YOUR GOAL
Give the number of lines below that hold the string "family", and nothing more.

Collected data
-- Opening Marker --

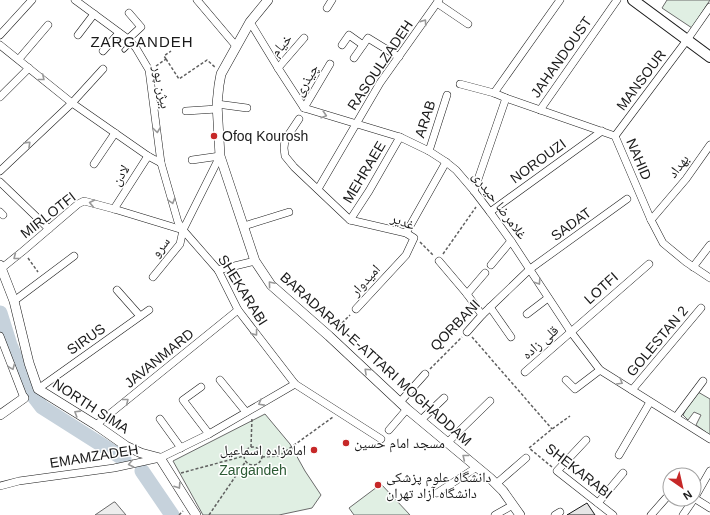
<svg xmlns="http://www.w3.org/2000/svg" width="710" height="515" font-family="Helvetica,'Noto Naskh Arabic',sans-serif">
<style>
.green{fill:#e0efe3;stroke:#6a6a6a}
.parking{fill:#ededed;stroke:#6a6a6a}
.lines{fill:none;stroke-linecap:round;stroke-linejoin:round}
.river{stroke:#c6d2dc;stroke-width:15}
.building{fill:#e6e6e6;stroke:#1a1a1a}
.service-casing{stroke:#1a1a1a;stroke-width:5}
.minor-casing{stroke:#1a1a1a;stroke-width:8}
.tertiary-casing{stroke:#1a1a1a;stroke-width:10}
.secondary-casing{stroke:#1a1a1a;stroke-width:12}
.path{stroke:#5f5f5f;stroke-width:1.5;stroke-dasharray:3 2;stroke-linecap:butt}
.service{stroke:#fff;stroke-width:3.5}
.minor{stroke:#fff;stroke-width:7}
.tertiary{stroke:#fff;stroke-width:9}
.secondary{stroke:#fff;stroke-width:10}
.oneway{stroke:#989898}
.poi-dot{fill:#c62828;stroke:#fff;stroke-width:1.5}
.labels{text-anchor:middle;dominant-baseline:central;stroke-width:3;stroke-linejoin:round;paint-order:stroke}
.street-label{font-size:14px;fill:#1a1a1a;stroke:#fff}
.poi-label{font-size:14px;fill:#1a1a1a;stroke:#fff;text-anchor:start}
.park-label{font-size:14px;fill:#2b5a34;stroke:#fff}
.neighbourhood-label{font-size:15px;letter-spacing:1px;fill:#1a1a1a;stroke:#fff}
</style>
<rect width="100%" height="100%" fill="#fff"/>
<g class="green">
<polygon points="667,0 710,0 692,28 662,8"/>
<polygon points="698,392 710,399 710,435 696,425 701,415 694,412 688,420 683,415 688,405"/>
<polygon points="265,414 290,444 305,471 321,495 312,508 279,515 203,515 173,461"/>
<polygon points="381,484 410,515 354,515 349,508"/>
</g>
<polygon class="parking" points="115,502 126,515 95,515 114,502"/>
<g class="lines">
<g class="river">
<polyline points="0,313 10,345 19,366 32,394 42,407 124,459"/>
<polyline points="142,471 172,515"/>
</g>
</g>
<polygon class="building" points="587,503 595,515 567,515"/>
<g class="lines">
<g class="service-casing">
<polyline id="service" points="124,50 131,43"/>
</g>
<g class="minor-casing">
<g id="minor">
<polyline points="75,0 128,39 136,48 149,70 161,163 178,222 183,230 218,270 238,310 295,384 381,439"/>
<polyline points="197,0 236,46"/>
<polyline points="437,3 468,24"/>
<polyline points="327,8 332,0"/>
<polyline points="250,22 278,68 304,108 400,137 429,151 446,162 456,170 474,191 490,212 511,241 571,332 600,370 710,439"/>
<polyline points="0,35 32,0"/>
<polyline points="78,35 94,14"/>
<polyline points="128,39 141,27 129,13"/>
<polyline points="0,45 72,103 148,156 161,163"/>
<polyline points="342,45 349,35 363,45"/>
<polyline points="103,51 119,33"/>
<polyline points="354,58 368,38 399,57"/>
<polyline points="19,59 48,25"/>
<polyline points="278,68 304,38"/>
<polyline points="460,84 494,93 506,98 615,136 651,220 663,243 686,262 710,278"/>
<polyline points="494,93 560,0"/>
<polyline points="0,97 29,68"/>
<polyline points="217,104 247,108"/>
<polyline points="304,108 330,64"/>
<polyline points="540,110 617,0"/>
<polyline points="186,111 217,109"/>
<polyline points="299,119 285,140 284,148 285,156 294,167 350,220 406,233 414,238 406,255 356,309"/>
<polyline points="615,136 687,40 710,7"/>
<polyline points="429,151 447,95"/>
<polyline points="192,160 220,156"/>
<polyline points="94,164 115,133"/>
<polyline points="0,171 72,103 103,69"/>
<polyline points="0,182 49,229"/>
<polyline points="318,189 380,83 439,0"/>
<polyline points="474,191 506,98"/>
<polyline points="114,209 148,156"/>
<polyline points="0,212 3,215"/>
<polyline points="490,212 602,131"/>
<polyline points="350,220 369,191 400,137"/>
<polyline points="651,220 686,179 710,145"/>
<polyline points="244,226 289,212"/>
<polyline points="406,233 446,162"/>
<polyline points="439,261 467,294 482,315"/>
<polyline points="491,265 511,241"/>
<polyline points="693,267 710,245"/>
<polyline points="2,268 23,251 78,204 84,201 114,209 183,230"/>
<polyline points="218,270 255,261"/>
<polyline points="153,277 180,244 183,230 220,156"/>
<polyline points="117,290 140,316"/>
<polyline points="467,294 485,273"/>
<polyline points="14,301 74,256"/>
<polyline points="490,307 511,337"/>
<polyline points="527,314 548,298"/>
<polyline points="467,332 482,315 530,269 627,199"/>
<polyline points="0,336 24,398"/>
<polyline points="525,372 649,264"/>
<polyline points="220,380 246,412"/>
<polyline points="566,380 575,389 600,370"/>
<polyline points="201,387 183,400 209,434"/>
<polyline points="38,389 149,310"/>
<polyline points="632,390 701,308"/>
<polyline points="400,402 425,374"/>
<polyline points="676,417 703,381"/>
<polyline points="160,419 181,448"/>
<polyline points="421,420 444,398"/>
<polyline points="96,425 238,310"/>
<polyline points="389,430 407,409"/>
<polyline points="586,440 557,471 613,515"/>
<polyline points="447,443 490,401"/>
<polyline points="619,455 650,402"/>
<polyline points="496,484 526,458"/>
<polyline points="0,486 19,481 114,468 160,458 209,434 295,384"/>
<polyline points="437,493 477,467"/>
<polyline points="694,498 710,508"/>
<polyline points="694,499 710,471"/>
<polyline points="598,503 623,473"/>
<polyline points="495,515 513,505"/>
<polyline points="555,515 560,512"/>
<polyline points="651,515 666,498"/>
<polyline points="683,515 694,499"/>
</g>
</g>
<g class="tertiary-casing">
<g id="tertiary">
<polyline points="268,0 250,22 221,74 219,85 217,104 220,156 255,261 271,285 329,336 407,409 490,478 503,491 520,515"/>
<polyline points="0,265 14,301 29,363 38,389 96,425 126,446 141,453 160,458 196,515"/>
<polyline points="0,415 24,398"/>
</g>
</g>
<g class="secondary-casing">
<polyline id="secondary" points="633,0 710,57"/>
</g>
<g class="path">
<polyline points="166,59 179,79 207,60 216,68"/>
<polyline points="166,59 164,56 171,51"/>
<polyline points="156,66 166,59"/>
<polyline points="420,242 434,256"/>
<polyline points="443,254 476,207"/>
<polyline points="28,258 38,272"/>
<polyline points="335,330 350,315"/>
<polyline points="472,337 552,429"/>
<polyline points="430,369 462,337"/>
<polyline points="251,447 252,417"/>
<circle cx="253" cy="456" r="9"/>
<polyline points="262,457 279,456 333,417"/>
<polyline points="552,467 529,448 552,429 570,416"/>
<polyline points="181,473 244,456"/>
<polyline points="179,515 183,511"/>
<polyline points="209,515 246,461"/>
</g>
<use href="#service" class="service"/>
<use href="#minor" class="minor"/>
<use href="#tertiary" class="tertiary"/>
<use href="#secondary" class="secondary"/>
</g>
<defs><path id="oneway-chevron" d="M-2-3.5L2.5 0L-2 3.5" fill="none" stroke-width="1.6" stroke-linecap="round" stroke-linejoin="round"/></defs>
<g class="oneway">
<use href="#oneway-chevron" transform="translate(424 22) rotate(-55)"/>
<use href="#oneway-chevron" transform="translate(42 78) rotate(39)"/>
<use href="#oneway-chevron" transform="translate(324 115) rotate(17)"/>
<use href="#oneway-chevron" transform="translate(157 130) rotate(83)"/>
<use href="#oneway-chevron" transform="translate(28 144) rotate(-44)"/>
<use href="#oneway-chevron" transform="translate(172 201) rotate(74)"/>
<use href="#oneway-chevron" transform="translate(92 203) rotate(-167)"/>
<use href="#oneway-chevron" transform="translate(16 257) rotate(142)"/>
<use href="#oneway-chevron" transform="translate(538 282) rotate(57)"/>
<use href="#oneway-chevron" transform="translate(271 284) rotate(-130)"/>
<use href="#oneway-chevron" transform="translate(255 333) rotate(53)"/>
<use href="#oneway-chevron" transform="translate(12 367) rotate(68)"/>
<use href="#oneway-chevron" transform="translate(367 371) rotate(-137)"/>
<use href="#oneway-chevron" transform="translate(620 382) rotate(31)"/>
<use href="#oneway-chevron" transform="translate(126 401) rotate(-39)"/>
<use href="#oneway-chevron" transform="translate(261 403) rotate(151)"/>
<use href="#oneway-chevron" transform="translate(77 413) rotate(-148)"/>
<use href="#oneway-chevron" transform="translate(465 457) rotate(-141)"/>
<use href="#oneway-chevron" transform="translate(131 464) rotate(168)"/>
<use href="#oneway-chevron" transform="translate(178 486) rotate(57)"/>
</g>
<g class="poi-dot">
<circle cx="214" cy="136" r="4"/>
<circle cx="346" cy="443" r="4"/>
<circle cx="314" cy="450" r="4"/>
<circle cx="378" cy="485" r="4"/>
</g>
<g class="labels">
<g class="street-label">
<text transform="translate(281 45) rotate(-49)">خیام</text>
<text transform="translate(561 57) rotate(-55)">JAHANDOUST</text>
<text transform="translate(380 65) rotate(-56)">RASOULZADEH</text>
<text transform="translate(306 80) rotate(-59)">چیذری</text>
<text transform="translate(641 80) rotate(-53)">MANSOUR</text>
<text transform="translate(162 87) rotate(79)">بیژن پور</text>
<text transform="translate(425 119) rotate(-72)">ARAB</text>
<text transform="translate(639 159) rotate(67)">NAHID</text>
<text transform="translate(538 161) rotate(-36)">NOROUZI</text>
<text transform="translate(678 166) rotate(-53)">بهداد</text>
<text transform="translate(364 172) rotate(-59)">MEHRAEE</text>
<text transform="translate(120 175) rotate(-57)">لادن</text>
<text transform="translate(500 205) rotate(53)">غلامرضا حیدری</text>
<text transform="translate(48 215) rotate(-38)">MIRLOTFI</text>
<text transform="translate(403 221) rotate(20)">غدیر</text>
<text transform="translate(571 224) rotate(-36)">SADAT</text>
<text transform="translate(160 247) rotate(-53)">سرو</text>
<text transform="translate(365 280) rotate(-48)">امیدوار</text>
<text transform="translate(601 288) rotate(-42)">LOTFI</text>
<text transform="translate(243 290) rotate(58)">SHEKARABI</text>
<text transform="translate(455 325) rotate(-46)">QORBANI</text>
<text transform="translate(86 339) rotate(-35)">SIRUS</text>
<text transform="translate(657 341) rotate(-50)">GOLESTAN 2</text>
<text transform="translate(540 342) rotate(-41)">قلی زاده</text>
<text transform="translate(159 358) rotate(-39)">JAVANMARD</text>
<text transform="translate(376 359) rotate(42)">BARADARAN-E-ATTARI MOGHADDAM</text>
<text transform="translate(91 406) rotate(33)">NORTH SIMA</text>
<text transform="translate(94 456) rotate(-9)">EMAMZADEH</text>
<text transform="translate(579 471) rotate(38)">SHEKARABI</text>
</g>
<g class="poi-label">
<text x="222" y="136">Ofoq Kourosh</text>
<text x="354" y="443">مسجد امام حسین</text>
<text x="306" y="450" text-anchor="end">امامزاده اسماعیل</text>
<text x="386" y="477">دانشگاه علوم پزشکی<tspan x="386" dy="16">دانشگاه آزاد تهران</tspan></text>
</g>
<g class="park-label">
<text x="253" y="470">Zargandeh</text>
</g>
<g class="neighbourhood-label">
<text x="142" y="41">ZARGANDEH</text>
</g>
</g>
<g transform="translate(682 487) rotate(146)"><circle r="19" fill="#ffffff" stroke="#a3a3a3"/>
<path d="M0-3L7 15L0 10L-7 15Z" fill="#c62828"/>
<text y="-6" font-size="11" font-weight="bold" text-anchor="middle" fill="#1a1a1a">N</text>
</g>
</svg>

-- Closing Marker --
-- Opening Marker --

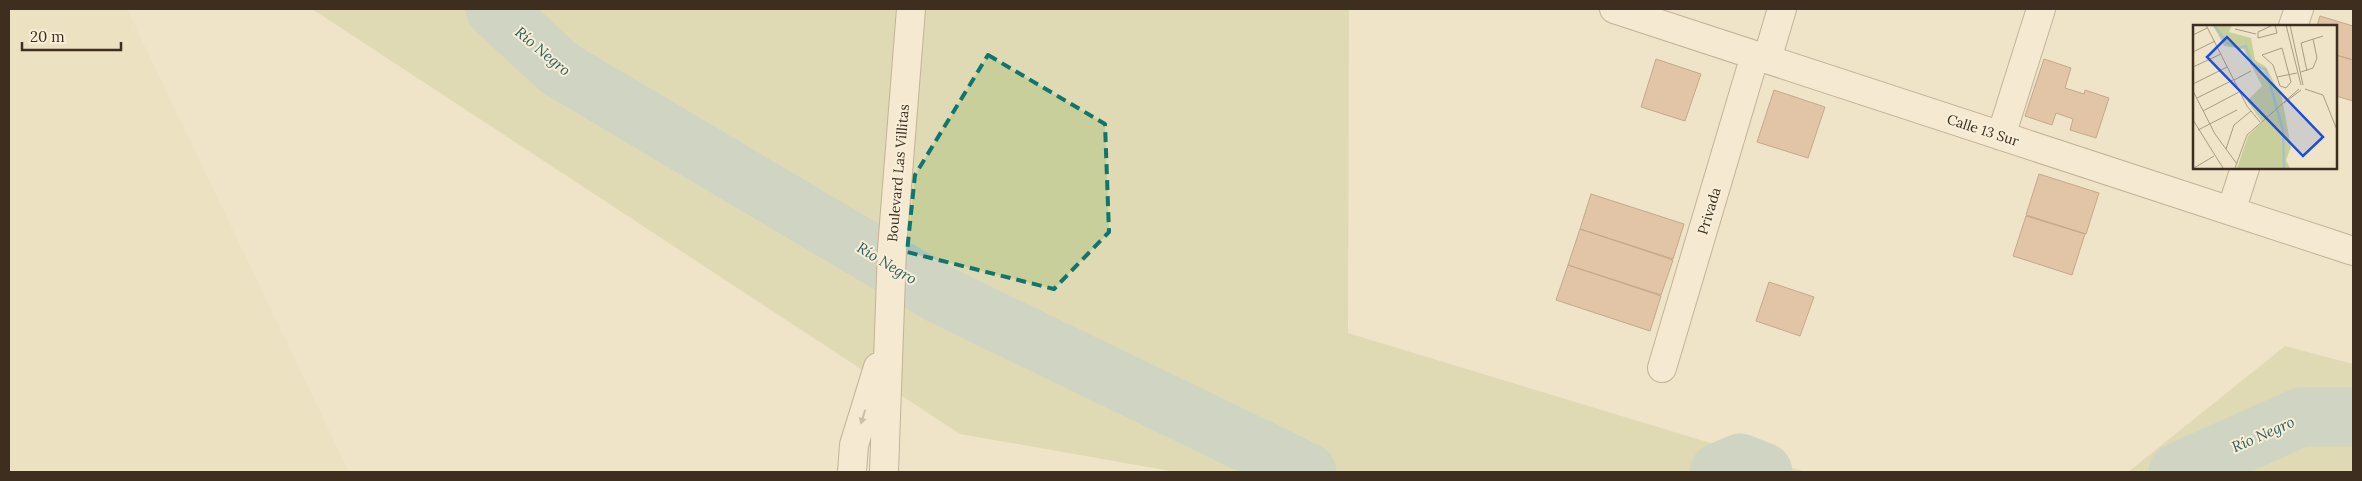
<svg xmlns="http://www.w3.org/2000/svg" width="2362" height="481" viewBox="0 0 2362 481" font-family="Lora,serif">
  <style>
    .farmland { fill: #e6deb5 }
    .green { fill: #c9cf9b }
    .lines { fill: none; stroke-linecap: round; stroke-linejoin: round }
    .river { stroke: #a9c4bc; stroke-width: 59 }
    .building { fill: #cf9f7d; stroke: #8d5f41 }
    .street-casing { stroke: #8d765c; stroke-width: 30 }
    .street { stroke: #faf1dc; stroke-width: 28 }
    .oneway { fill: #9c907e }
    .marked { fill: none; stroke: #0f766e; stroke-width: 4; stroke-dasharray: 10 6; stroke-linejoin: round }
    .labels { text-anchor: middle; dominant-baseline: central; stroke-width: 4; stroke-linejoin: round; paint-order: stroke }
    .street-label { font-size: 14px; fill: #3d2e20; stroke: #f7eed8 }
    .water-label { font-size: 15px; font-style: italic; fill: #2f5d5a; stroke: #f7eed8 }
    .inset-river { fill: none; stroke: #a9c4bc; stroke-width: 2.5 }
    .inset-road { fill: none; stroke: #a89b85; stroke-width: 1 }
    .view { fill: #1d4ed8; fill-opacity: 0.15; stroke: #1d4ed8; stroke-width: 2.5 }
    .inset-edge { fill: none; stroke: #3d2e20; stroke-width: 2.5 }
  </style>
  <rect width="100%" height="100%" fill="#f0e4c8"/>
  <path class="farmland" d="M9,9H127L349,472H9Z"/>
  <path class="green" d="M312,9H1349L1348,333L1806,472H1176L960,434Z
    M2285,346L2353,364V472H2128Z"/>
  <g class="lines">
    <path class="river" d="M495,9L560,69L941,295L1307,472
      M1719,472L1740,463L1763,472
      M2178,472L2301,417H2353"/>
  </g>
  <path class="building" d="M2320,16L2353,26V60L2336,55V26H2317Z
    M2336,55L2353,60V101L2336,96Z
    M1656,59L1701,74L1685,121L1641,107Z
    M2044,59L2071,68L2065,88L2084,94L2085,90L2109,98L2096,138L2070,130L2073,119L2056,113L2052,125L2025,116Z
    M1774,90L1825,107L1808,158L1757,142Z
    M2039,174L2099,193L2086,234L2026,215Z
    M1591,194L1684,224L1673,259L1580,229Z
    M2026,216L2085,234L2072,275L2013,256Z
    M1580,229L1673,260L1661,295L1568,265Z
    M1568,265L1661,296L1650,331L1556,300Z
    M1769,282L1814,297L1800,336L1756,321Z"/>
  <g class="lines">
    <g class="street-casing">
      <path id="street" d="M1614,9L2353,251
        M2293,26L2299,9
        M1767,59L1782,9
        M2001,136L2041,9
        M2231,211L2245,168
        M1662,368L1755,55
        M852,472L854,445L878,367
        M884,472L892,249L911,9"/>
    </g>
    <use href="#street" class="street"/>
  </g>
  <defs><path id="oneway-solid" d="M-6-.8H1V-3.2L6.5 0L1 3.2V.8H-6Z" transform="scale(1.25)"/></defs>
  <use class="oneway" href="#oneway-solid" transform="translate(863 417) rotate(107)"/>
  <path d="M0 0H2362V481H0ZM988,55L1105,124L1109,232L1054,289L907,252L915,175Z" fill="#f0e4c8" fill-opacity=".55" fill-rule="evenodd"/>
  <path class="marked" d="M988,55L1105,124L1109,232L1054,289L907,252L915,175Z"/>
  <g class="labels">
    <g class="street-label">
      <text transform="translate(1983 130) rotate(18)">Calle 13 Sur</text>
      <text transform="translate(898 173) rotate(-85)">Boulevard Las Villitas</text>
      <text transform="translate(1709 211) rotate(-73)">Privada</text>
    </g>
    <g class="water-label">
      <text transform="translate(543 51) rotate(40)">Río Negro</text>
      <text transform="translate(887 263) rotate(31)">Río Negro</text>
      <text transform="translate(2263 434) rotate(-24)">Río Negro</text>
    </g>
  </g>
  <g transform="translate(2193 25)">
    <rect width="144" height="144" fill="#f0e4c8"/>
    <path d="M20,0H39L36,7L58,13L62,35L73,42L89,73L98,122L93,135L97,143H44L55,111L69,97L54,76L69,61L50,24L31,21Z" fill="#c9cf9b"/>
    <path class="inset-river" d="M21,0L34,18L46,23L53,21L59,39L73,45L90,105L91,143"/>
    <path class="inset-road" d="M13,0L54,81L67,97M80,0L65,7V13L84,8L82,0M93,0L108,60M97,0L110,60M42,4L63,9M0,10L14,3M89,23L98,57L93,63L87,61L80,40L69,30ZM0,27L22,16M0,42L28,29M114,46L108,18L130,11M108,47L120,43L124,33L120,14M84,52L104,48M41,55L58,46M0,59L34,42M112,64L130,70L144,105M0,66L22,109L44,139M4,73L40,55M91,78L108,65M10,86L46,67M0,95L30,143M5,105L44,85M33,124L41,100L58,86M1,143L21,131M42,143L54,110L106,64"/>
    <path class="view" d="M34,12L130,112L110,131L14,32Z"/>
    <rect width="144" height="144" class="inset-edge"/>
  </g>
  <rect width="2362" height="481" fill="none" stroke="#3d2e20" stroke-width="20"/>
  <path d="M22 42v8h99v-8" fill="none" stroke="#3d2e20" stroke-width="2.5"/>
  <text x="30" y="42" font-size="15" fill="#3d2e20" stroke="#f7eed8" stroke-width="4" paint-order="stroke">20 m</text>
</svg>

-- Closing Marker --

TASK RESULT
2